Dies ist eine Übersetzung des Newsletters vom 21. Mai 2024.
- „13F-Files“ offenes Bekenntnis der Wallstreet zu Kryptoassets
- Weltgrößtes Wertpapierabwicklungssystem startet Tokenisierungs-Pilotprojekt mit Chainlink
Zaghafte Zeichen einer Entspannung bei der Inflation ließen sowohl Bitcoin als auch Ethereum zuletzt ansteigen. Positive Marktdaten und Prognosen deuten auf mögliche Zinssenkungen hin, obwohl zumindest dem Anschein nach die Repräsentanten der US-Notenbank keinen allzu großen Optimismus für eine solche Entscheidung an den Tag legen.

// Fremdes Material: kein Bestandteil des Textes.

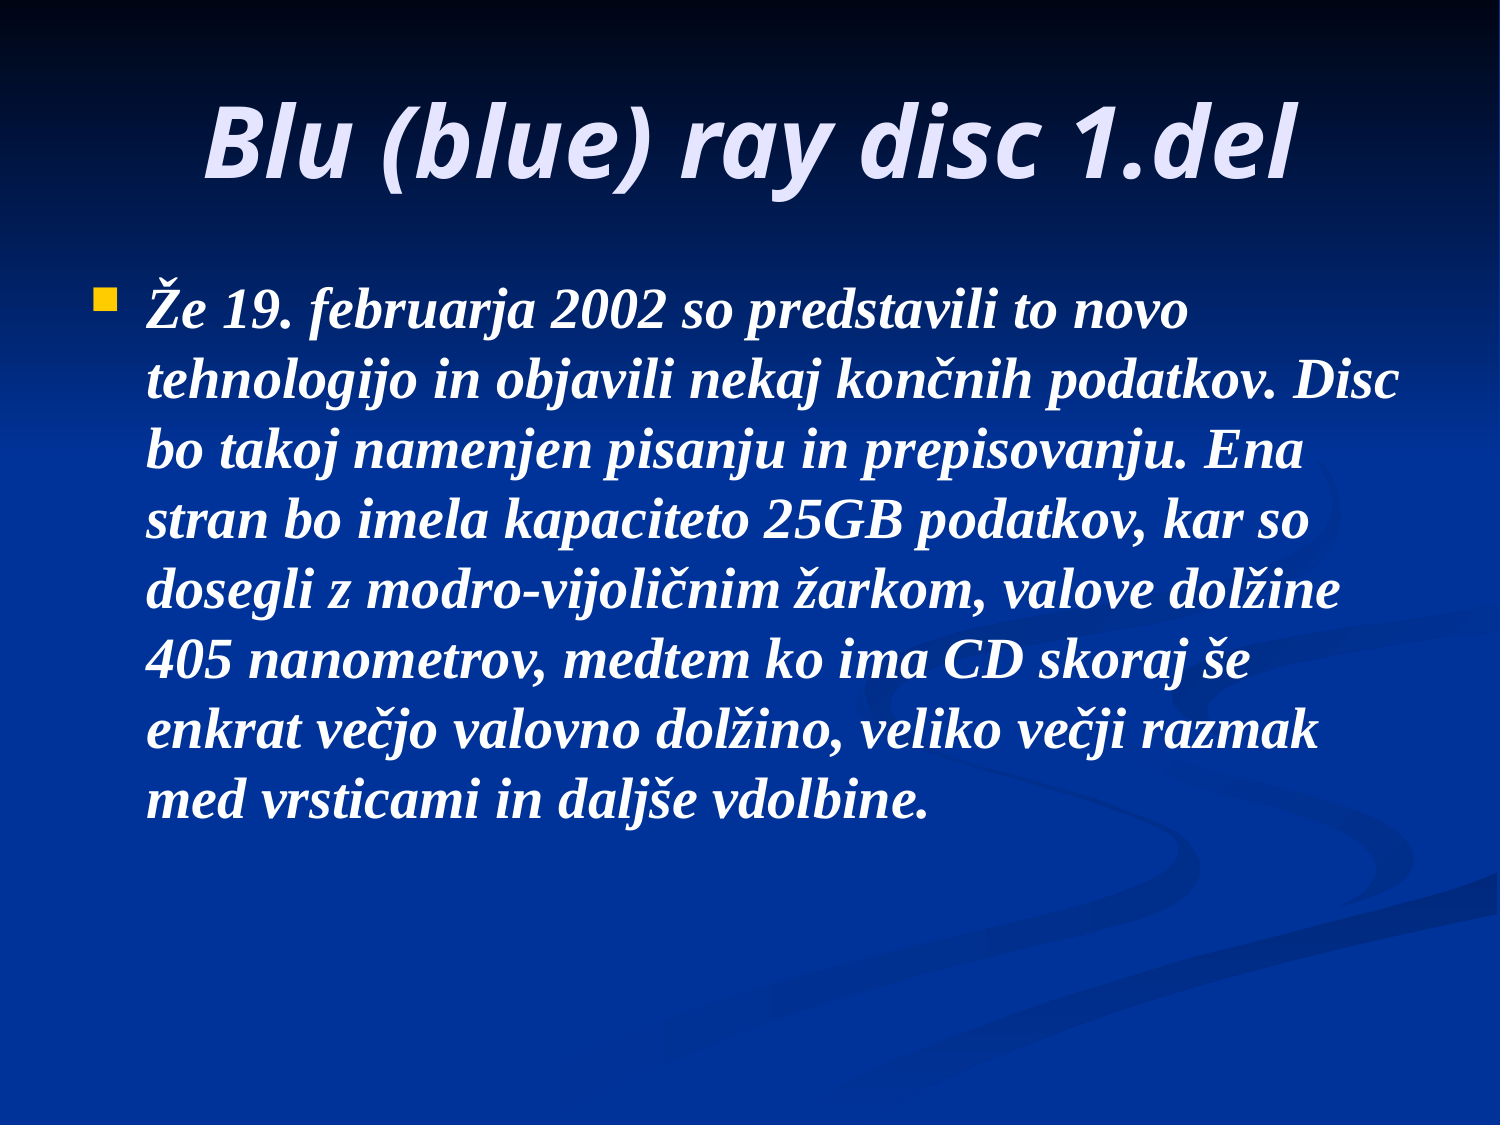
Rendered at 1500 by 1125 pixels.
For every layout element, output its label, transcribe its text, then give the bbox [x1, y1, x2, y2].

list Že 19. februarja 2002 so predstavili to novo tehnologijo in objavili nekaj končnih podatkov. Disc bo takoj namenjen pisanju in prepisovanju. Ena stran bo imela kapaciteto 25GB podatkov, kar so dosegli z modro-vijoličnim žarkom, valove dolžine 405 nanometrov, medtem ko ima CD skoraj še enkrat večjo valovno dolžino, veliko večji razmak med vrsticami in daljše vdolbine. [75, 262, 1425, 1005]
title Blu (blue) ray disc 1.del [75, 45, 1425, 233]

Wir werden die widersprüchlichen Signale genauer unter die Lupe nehmen und darlegen, welche Schritte die Fed demnächst unternehmen könnte. Darüber hinaus gehen wir auf weitere und wichtige Ereignisse ein, die den Kryptomarkt diese Woche beeinflussen könnten.Der Verbraucherpreisindex (CPI) in den USA sank im April auf 3,4 Prozent, noch im März lag er bei etwas höheren 3,5 Prozent. Auch der Kern-Verbraucherpreisindex, der die Preise für Lebensmittel und Energie nicht berücksichtigt, ging leicht auf 3,6 Prozent zurück. Dieser Rückgang in Verbindung mit den schwächer als erwartet ausgefallenen Daten zu den Einzelhandelsumsätzen deutet darauf hin, dass die Verbraucherausgaben nachlassen und demzufolge der Inflationsdruck weiter nachgeben könnte. Der Erzeugerpreisindex (PPI), der die Großhandelskosten widerspiegelt, übertraf jedoch im April die Erwartungen, was darauf hindeutet, dass der Preisdruck anhält und am Ende auch die Endverbraucher erreichen könnte. Nichtsdestotrotz folgte auf die Bekanntgabe des CPI am 15. Mai ein Tagesanstieg des Bitcoin-Kurses um 7,5 Prozent auf rund 66.000 US-Dollar. Darüber hinaus sorgten am 20. Mai Spekulationen über einen potentiellen börsengehandelten Ethereum-Spotfonds (ETF) in den USA für einen noch stärkeren Anstieg des Marktes, wobei Bitcoin und Ethereum bereits in der vergangenen Woche – vor dem Aufflammen der Spekulationen –um 13,6 bzw. 24 Prozent zulegten.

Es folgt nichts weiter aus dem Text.